Emshwiller first began looking through the company's filings when Jeff Skilling suddenly resigned as CEO in early August. The story was a difficult one to tackle, according to Emshwiller. "It is a daunting task - [you really require] two or three hours to read the Enron 10k and I was doing two or three minute 'quickies'." (Quickies are shortcuts taught in journalism school, such as skipping to board interlocks and related party transactions.)

Reading the reports, Emshwiller came across some of Enron's partnerships that were run by Jeff Skilling, and "it seemed very suspicious that a CEO would operate these partnerships." For almost two years, other reporters, including Bethany McLean at Fortune, had also seen them "but nobody could quite figure it out."

One of the techniques the reporters used to troll for information was to put a confusing information tidbit into the "Heard on the Street" column to see if readers recognized it. "Most times it doesn't lead to much, [but] this time it did lead tp a discovery in the way people only dream about," said Emshwiller.

An anonymous source, whom Emshwiller still refuses to identify, called him at the Wall Street Journal about the information and faxed over confidential documents on the off-balance sheet entities. This information, which Emshwiller couldn't have obtained any other way, was what eventually provided the means to get the rest of the pieces of the puzzle that finally broke the story.

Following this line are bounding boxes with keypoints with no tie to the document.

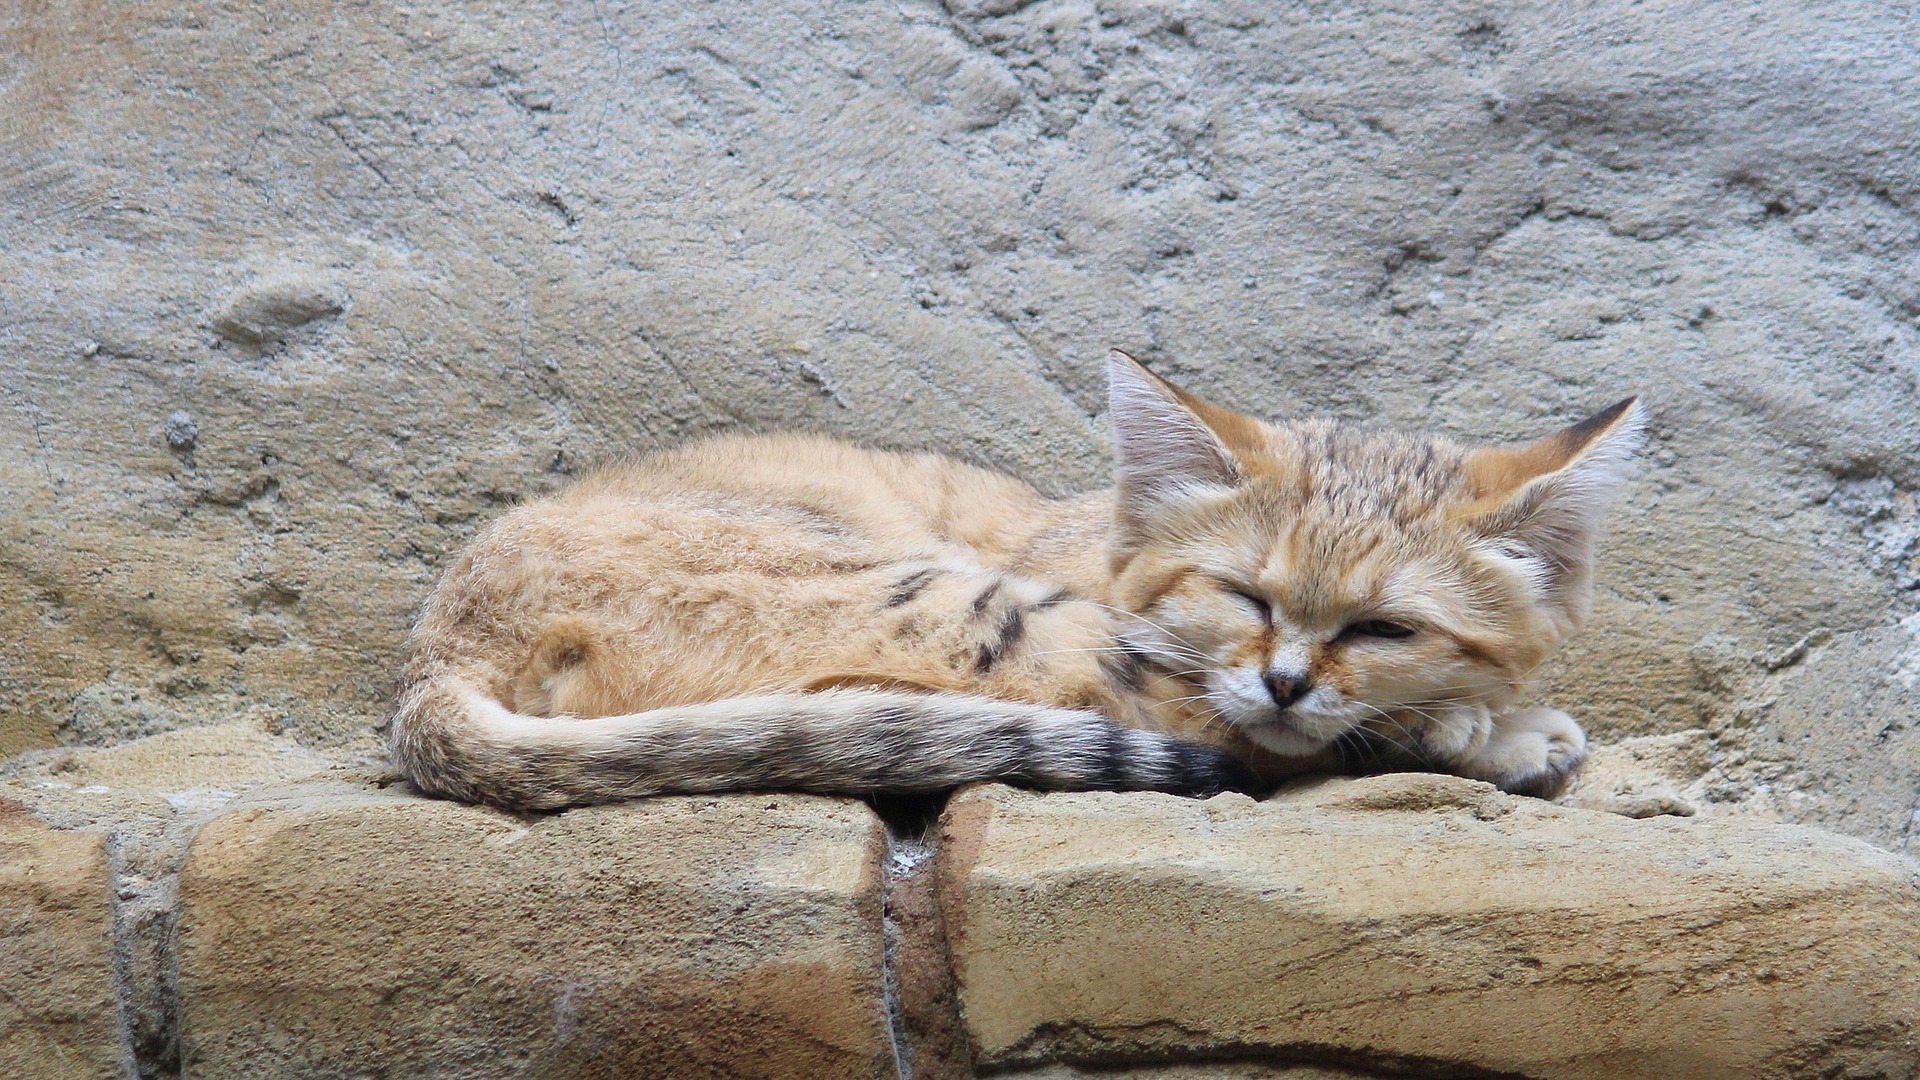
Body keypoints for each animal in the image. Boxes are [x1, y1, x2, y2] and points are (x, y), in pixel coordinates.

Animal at [385, 353, 1635, 807]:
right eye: (1244, 597)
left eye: (1382, 629)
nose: (1286, 681)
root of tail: (434, 653)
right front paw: (1492, 728)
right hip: (961, 604)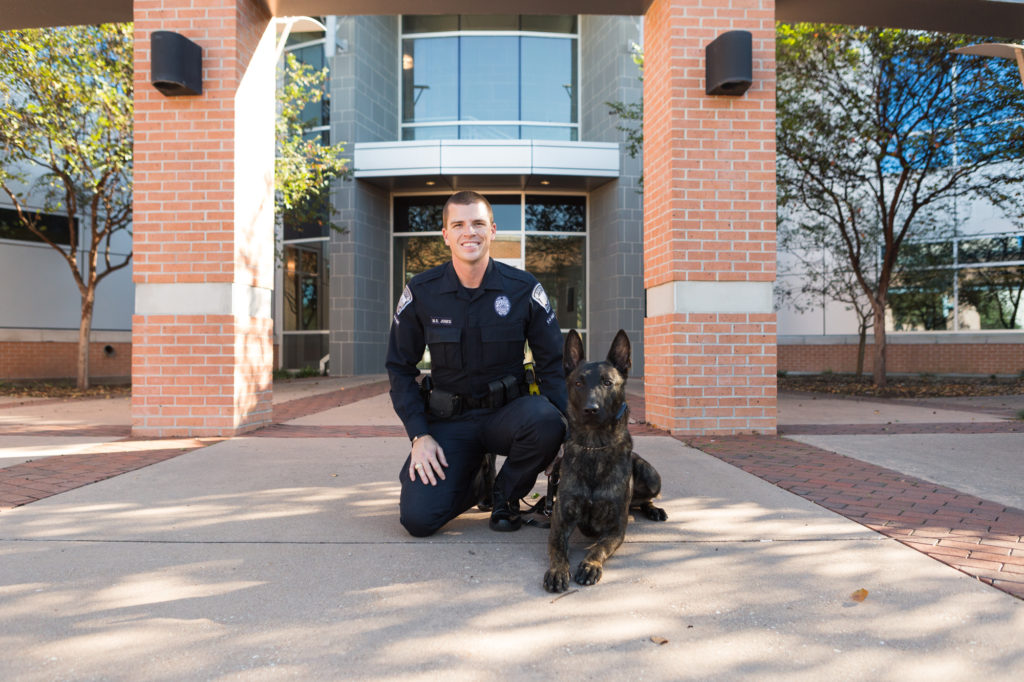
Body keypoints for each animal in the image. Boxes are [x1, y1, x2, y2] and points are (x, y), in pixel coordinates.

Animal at [544, 327, 663, 589]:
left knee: (645, 499)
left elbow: (598, 548)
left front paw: (590, 565)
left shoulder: (616, 528)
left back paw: (654, 509)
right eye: (578, 383)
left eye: (608, 383)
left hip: (651, 476)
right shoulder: (560, 520)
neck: (594, 447)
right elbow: (557, 549)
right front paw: (558, 570)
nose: (591, 409)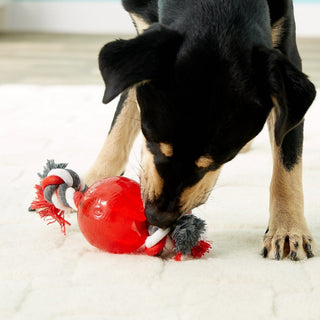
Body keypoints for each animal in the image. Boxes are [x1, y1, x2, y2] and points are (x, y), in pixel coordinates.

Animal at [84, 0, 316, 260]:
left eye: (217, 162)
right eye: (153, 142)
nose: (157, 218)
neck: (220, 7)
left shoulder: (285, 51)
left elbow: (288, 157)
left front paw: (288, 228)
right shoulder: (144, 31)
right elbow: (123, 115)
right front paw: (94, 181)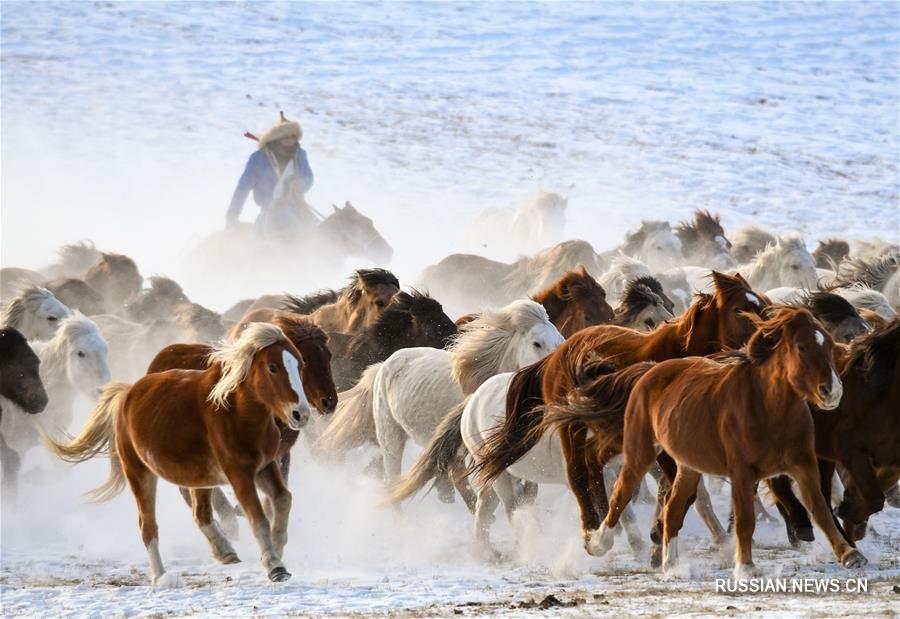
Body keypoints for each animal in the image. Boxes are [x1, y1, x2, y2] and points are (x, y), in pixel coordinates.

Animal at [46, 324, 312, 588]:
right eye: (273, 367)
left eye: (300, 364)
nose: (301, 414)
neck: (237, 413)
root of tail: (127, 394)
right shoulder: (239, 474)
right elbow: (258, 518)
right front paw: (275, 567)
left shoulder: (264, 466)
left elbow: (283, 499)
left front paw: (277, 547)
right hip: (139, 473)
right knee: (148, 526)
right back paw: (160, 577)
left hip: (199, 477)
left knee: (201, 514)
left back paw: (224, 551)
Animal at [580, 308, 868, 576]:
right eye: (801, 346)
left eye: (829, 344)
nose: (832, 392)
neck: (767, 408)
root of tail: (649, 369)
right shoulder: (742, 472)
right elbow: (745, 519)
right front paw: (746, 566)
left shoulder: (803, 465)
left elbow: (820, 509)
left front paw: (850, 554)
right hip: (640, 452)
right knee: (621, 493)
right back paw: (596, 544)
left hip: (688, 466)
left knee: (673, 510)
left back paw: (671, 565)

Although its top financial executives set the stage for the Enron debacle over several years of illegal activities, the company didn't publicly stumble until October 16, 2001 when they tried and failed to explain a $1 billion write-off during a conference call with analysts and journalists. Ken Lay and Rebecca Smith, who had known each other for years, ended up sparring verbally when Lay could not name the entity that was responsible for much of the loss. Lay finally had the last word when he accused her of being "sneaky." After that the company came undone with astonishing speed.